About this task ▸ Give only the number of lines below that contain the string "FÄRGLÄGGNING", counting a match only when its case is the same.

Records supplied ▸
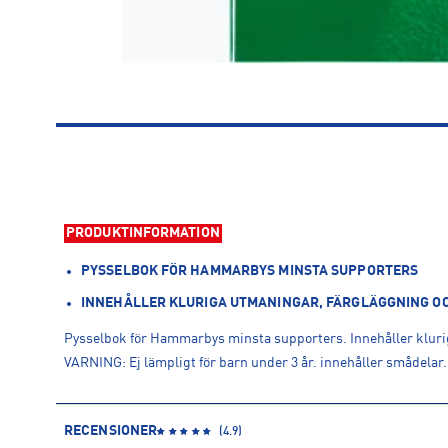
PRODUKTINFORMATION
PYSSELBOK FÖR HAMMARBYS MINSTA SUPPORTERS
INNEHÅLLER KLURIGA UTMANINGAR, FÄRGLÄGGNING O
Pysselbok för Hammarbys minsta supporters. Innehåller kluri
VARNING: Ej lämpligt för barn under 3 år. innehåller smådelar
RECENSIONER
(
4.9
)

Solution ▸ 1